▸ Source text:

──────────────────────────────

Just a point, and I don't think it's minor or just
semantic.  There is no Marxian political economy.
There is no Marxist political economy.  Marxism begins
with a contribution to the end of political economy.

-----Original Message-----
>From: Jim Devine <[EMAIL PROTECTED]>
>Sent: Jun 1, 2007 4:17 PM
>To: [email protected]
>Subject: [PEN-L] Gintis & GT [was: PEN-L Digest - 30 May 2007...7]
>
>me:
>> The institutionalist approach (of which Marxian political economy is a
>> type) does transcend that methodological individualism. It says that
>> not only do people make the world (including its institutions), but
>> those institutions substantially make the people, i.e., their tastes,
>> social values, and expectations. NC economics notes the first and
>> ignores the second. As far as I know, game theory is the same way. I'm
>> sure somebody will correct me if game theory has actually introduced
>> endogenous tastes into their models.
>
>Ann Li:
>> I don't disagree with Jim's position esp. the competitive fringe surrounding 
>> NC econ's disciplinary dominance, <
>
>yay! ;-)
>
>> but wouldn't cooperative assumptions in traditional GT [game theory] or some 
>> of the decision approaches to behavioral GT and/or even evolutionary GT 
>> (esp. as they might apply to social network analysis) include or at least be 
>> responsive to the second, ideological consequence of institutional 
>> determination?<
>
>I'd like to know if GT involves the endogenous determination of
>individual tastes, etc. I know that the experimental/behavioral
>economists that I know (and there are three in my department) do not
>deal with endogenous taste-determination in a serious way. It's all
>very individualistic.
>
> > Or is that a step down the Roemerian road?<
>
>the last time I read Roemer, he followed the NC dogma of taking
>tastes, etc. as given by god or genes.
>--
>Jim Devine /  "Segui il tuo corso, e lascia dir le genti." (Go your
>own way and let people talk.) -- Karl, paraphrasing Dante.

──────────────────────────────

▸ Entries shown:
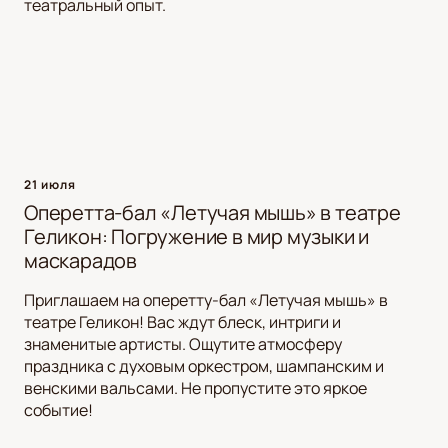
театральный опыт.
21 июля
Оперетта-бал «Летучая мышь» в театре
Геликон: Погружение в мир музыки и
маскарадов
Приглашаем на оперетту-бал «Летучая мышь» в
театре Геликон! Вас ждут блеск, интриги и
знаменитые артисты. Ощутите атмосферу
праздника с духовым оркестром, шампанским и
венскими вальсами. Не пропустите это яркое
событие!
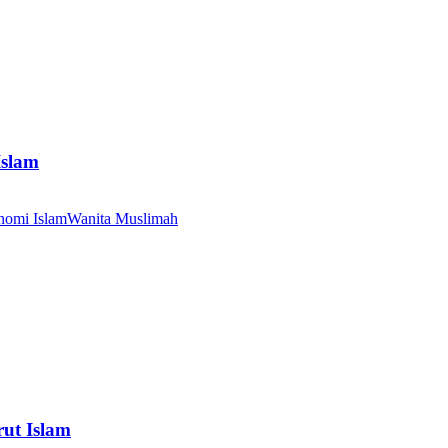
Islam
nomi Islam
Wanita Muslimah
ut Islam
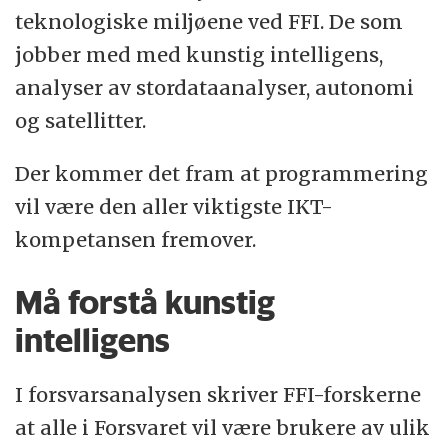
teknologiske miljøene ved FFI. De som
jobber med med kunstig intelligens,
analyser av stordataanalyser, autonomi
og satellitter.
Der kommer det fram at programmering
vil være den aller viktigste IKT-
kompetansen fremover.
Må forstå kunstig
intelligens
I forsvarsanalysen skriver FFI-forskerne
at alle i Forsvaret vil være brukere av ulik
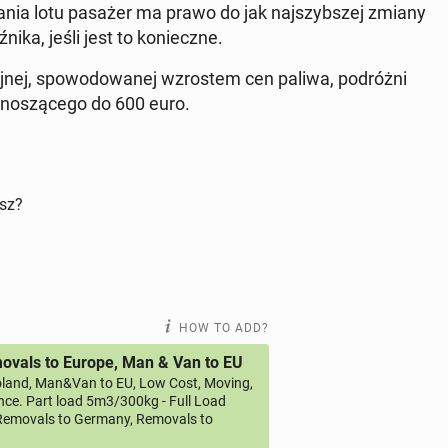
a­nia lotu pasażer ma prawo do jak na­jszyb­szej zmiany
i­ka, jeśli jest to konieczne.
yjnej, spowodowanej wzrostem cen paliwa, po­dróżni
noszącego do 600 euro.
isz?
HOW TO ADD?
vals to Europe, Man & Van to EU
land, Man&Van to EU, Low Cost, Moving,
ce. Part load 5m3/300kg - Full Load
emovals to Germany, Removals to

──────────────────────────────

▸ Apply what you read:
**1.** According to the email, how many experimental/behavioral economists does Jim Devine say are in his department?
**2.** Transcribe the stretch of the email from "Just a point, and" through "of political economy.".
Work from the email alone and ignore the items.

▸ Set of answers:
**1.** Three.

**2.**
Just a point, and I don't think it's minor or just
semantic.  There is no Marxian political economy.
There is no Marxist political economy.  Marxism begins
with a contribution to the end of political economy.